As readers may know, the Los Angeles Freelance Worker Protections Ordinance took effect on July 1, 2023. The new law imposes additional requirements on businesses in the City of Los Angeles who have contracts with freelance workers. Perhaps most notably, for any contract between a hiring entity and a freelance worker valued at $600 or more, the contract must be in writing and include:
- the name, mailing address, phone number, and email address of both the hiring entity and the freelance worker;
- an itemization of all services to be provided by the freelance worker, the value of the services to be provided pursuant to the contract, and the rate and method of compensation; and
- the date by which the hiring entity must pay the contracted compensation or the manner by which such date will be determined.
The ordinance defines a “freelance worker” as a natural person or an entity hired or engaged as a bona fide independent contractor to perform services for a “hiring entity” in exchange for compensation. A “hiring entity” is an entity regularly engaged in business or commercial activity, including owning or operating a trade or business, a non-profit business, or an entity that represents itself as engaging in any trade or business.
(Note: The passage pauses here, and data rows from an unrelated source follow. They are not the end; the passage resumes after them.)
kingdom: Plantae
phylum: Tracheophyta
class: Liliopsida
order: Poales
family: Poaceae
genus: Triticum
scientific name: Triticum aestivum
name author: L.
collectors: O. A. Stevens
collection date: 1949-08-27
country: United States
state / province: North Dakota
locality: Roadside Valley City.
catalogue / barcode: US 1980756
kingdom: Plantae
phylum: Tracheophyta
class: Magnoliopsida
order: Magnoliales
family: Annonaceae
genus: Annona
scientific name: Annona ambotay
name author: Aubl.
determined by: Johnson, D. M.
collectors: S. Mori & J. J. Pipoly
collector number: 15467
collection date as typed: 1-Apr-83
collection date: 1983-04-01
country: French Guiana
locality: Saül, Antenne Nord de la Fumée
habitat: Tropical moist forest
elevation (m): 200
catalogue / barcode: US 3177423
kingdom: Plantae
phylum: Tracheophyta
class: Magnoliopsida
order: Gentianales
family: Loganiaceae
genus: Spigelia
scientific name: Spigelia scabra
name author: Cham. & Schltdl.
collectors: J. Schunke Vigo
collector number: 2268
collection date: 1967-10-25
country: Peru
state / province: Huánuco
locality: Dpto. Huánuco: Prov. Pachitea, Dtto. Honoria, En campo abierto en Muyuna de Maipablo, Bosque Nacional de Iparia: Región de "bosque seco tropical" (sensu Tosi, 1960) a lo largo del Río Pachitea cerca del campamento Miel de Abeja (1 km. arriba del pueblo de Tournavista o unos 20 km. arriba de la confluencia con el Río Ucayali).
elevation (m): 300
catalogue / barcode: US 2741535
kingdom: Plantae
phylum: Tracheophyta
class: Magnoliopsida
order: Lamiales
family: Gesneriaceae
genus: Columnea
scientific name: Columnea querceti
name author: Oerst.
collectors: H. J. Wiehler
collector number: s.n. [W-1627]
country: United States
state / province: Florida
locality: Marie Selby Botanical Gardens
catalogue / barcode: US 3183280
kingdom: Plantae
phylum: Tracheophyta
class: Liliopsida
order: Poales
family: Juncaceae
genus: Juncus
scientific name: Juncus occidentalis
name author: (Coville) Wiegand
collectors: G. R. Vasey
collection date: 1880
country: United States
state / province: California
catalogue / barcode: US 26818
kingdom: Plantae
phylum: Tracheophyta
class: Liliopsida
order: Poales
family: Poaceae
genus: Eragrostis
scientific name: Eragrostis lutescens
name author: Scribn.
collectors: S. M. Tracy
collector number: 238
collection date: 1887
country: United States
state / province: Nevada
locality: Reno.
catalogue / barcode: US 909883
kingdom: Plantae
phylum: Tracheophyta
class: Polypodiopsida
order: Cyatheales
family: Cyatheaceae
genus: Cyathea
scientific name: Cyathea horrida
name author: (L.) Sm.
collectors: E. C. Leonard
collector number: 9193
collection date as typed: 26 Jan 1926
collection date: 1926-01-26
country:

The ordinance also creates a new gap-filler provision regarding timing of payment and imposes new recordkeeping requirements on hiring entities and freelance workers alike. If the written contract does not provide a due date, or if there is no written contract, a freelance worker must be fully paid no later than 30 calendar days after services are rendered. Additionally, freelance workers and hiring entities must each retain written records related to this ordinance for no less than four years, including contracts, payment records, and any other written or electronic records to demonstrate compliance with the ordinance.
Despite the ordinance’s broad reach, some enumerated parties are excluded from coverage. Notably, the ordinance does not apply to entities that hire app-based transportation and delivery drivers to provide prearranged services. Additionally, the ordinance excludes any freelance worker that: (1) is already required by law to have a written agreement to provide services in exchange for compensation; (2) is already an employee of the hiring entity; (3) agrees to perform services for the hiring entity at no pay; or (4) has employees other than the one individual natural person who is the sole legal and beneficial owner.
The ordinance prohibits employers from retaliating against any freelance workers for exercising rights under the new law or for opposing any practice banned by the ordinance. The ordinance also imposes additional damages and remedies, including attorney’s fees and costs.
Employers who hire independent contractors should examine their related policies and practices carefully and consult with counsel.